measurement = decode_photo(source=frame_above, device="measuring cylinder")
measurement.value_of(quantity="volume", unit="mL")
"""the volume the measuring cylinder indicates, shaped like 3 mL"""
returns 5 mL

....................

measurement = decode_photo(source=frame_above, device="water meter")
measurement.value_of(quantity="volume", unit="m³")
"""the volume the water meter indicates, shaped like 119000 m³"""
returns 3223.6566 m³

....................

Instructions for the task> Find every line in the rows above that contains the string "unit", matching case exactly, and copy each of those lines in full.

Answer space>
measurement.value_of(quantity="volume", unit="mL")
measurement.value_of(quantity="volume", unit="m³")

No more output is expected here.